Task directions: Your answer should be the line containing "right eye: (32, 32)" and each line after it through the end of the data below, repeated exactly.

Pose landmark coordinates:
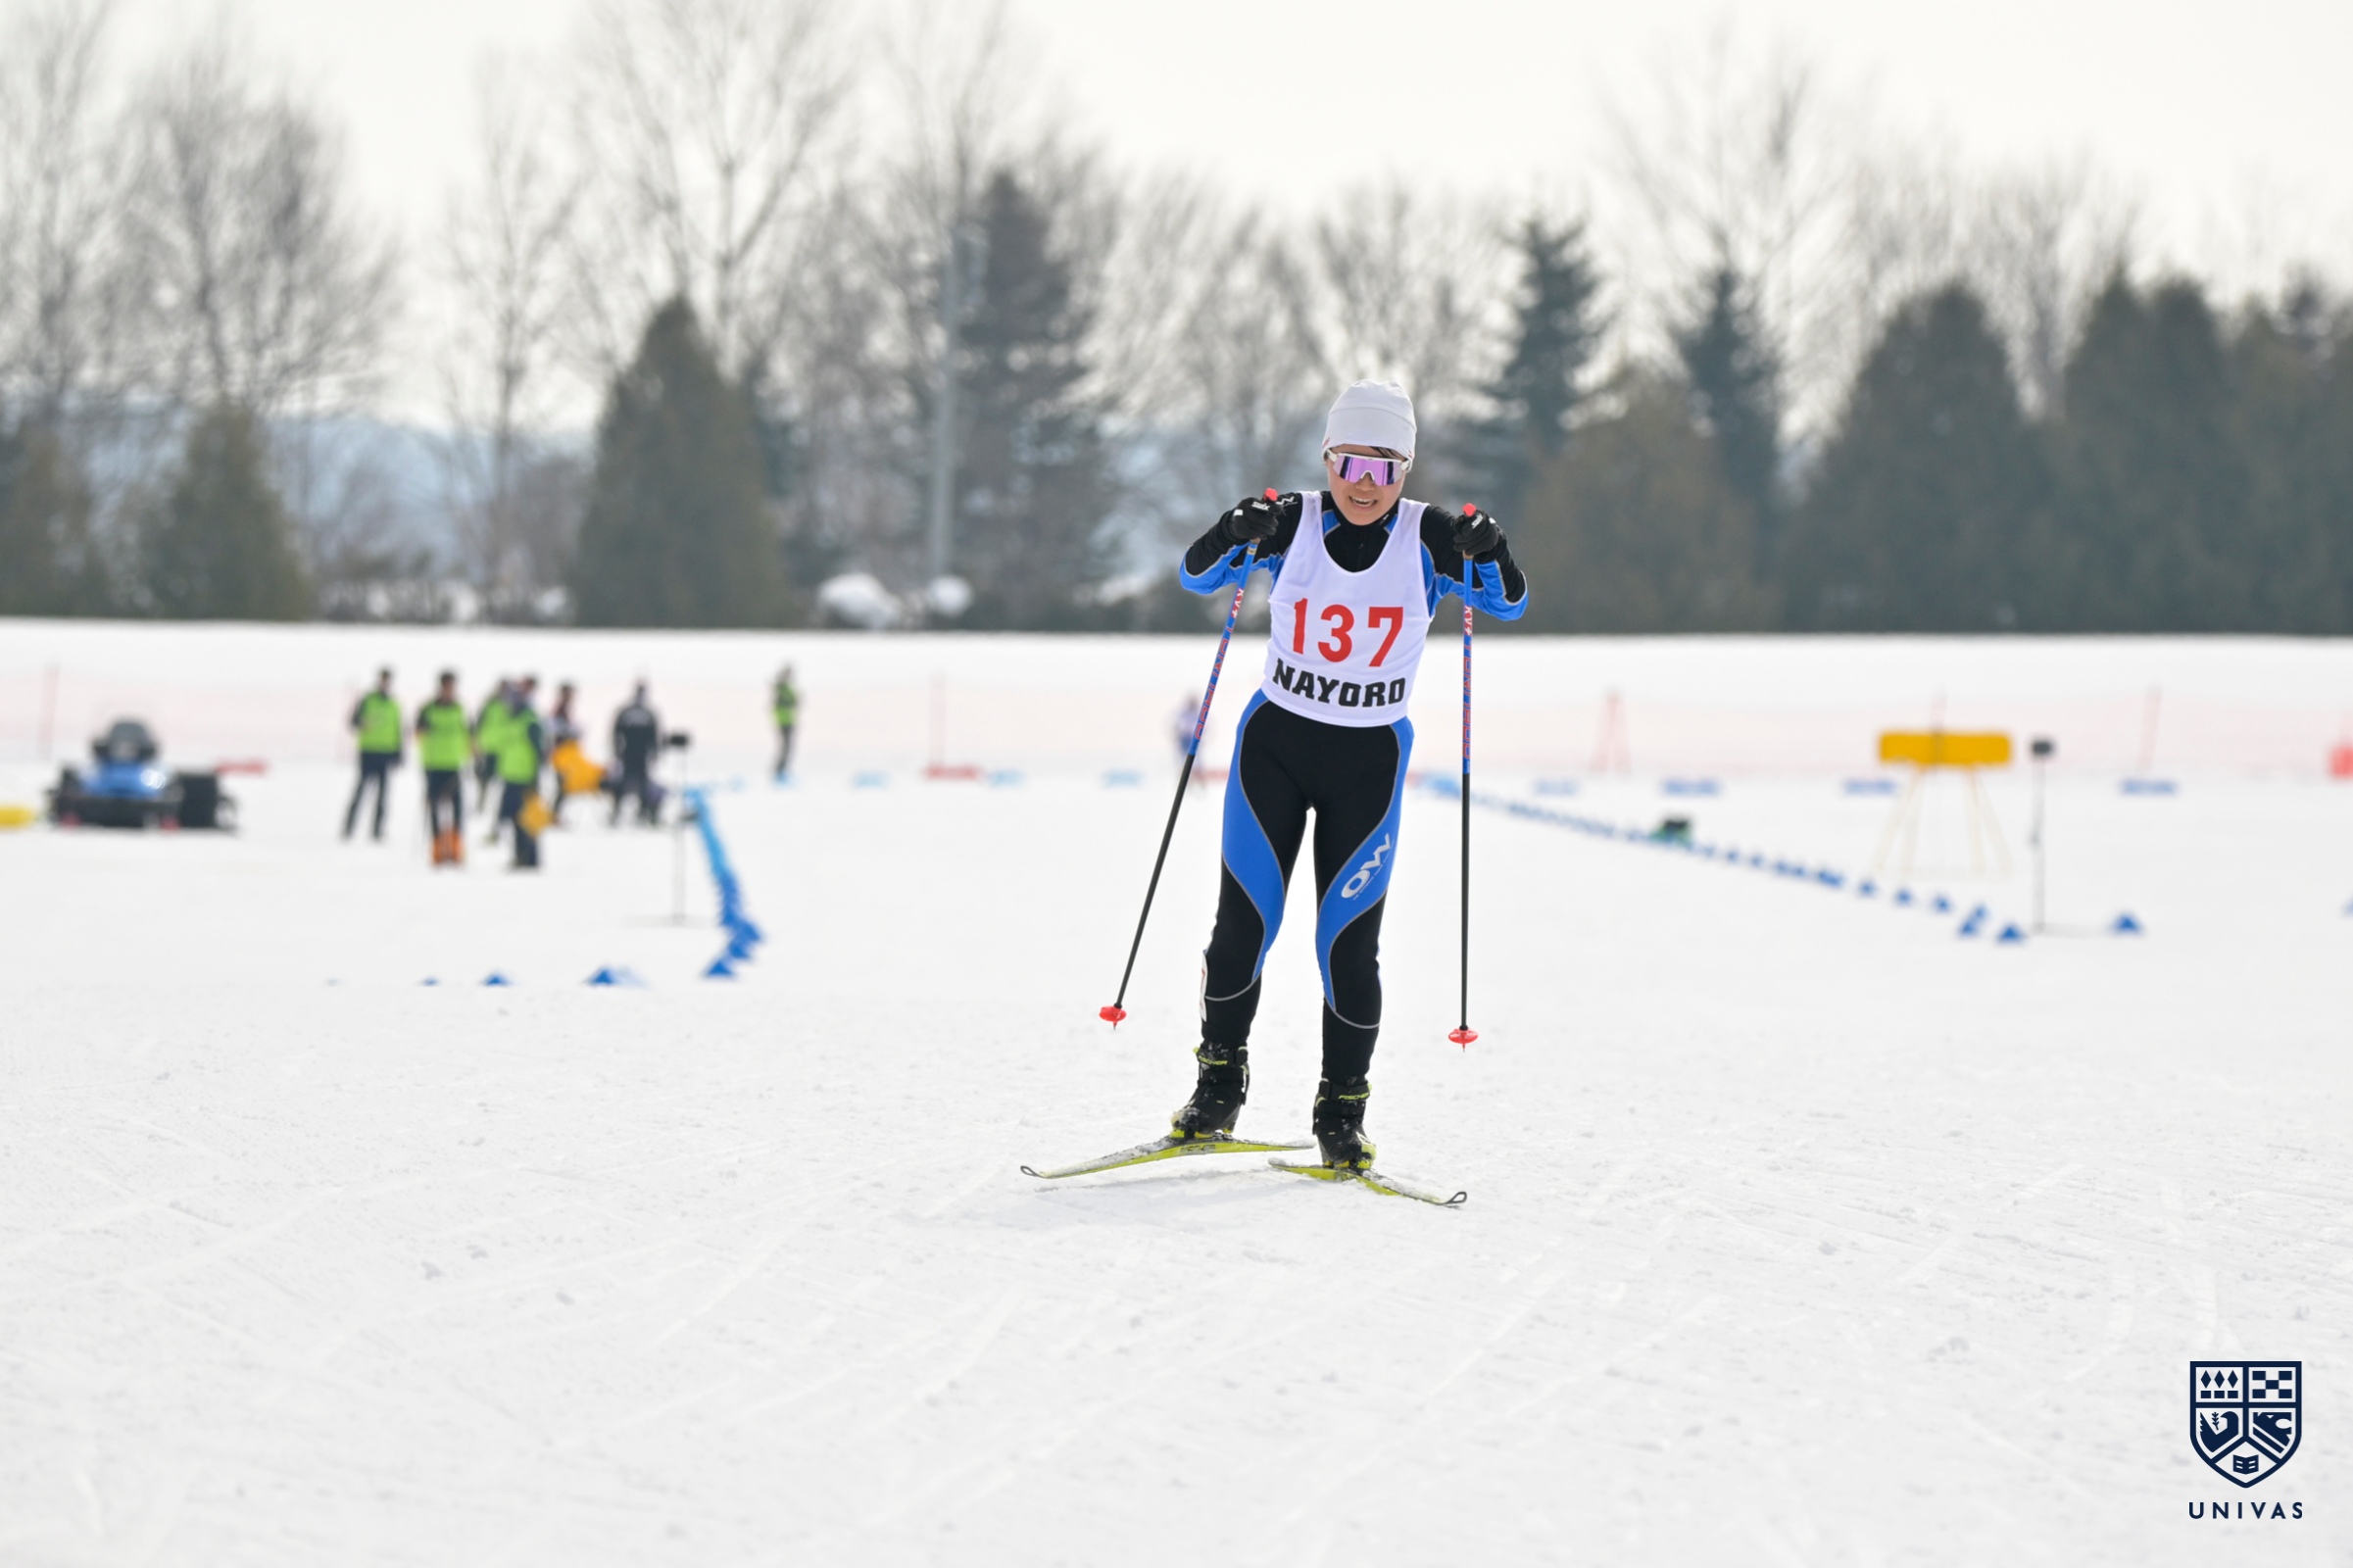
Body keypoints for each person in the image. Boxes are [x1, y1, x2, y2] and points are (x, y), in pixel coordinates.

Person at [1168, 380, 1528, 1170]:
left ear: (1406, 469)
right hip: (1273, 748)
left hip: (1368, 761)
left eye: (1384, 468)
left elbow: (1506, 603)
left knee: (1347, 945)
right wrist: (1232, 527)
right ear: (1327, 458)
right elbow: (1197, 576)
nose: (1365, 485)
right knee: (1240, 931)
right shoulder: (1288, 521)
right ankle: (1217, 1087)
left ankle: (1341, 1111)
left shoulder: (1432, 536)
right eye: (1350, 464)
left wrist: (1491, 547)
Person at [416, 670, 473, 866]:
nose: (449, 690)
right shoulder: (427, 709)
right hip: (433, 765)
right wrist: (423, 730)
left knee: (458, 809)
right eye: (446, 686)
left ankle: (455, 849)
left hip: (454, 765)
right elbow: (417, 732)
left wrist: (471, 755)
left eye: (452, 686)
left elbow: (469, 733)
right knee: (434, 809)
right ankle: (437, 849)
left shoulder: (460, 709)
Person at [343, 667, 403, 841]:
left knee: (383, 795)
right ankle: (349, 827)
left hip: (386, 753)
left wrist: (398, 753)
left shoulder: (394, 704)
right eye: (383, 680)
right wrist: (360, 723)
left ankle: (377, 830)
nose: (385, 683)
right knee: (361, 791)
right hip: (368, 752)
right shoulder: (367, 700)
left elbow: (398, 729)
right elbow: (353, 721)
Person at [496, 676, 548, 869]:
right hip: (510, 776)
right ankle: (520, 856)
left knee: (528, 821)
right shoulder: (510, 720)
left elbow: (539, 751)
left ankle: (531, 859)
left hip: (526, 778)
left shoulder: (529, 720)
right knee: (513, 819)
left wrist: (536, 777)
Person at [611, 683, 662, 825]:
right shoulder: (639, 712)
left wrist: (655, 752)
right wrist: (616, 750)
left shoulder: (644, 712)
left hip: (639, 754)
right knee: (626, 783)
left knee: (641, 784)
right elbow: (616, 732)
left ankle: (641, 812)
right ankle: (618, 812)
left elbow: (655, 735)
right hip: (630, 753)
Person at [474, 678, 515, 816]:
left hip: (503, 750)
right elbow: (479, 723)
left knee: (501, 782)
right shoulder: (489, 704)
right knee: (483, 778)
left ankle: (498, 809)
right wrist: (477, 745)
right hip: (487, 748)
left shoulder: (511, 706)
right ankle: (481, 804)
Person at [771, 666, 799, 780]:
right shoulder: (781, 689)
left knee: (787, 746)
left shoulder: (785, 688)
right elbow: (792, 700)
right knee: (785, 746)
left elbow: (795, 700)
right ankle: (780, 772)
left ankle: (783, 770)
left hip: (788, 719)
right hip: (783, 720)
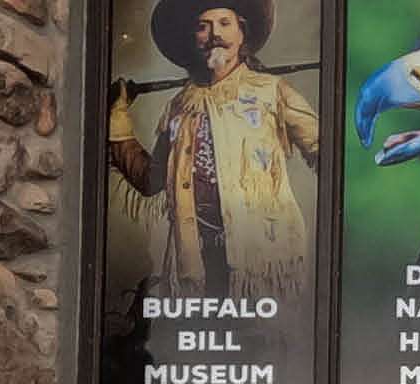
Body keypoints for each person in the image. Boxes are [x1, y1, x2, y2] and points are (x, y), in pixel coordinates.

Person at [109, 0, 320, 305]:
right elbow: (151, 179)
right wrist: (118, 120)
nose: (214, 34)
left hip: (261, 254)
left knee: (261, 344)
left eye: (224, 23)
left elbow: (323, 150)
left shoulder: (272, 91)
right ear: (193, 38)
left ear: (242, 33)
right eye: (202, 26)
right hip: (195, 256)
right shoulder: (179, 106)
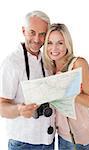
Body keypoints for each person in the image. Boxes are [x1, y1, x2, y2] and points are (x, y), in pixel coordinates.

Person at [0, 11, 56, 150]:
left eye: (42, 34)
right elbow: (1, 106)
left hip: (49, 140)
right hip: (24, 144)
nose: (37, 39)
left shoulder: (48, 59)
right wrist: (19, 110)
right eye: (32, 32)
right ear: (23, 31)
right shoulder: (11, 63)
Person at [43, 23, 89, 150]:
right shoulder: (48, 69)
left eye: (60, 43)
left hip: (81, 140)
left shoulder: (78, 64)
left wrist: (69, 92)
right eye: (50, 43)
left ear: (67, 44)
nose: (54, 48)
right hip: (62, 137)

Reply to the exercise:
right eye: (32, 32)
right ear: (23, 31)
right shoulder: (11, 63)
Person at [43, 23, 89, 150]:
right shoulder: (48, 69)
left eye: (60, 43)
left hip: (81, 140)
left shoulder: (78, 64)
left wrist: (69, 92)
right eye: (50, 43)
left ear: (67, 44)
nose: (54, 48)
right hip: (62, 137)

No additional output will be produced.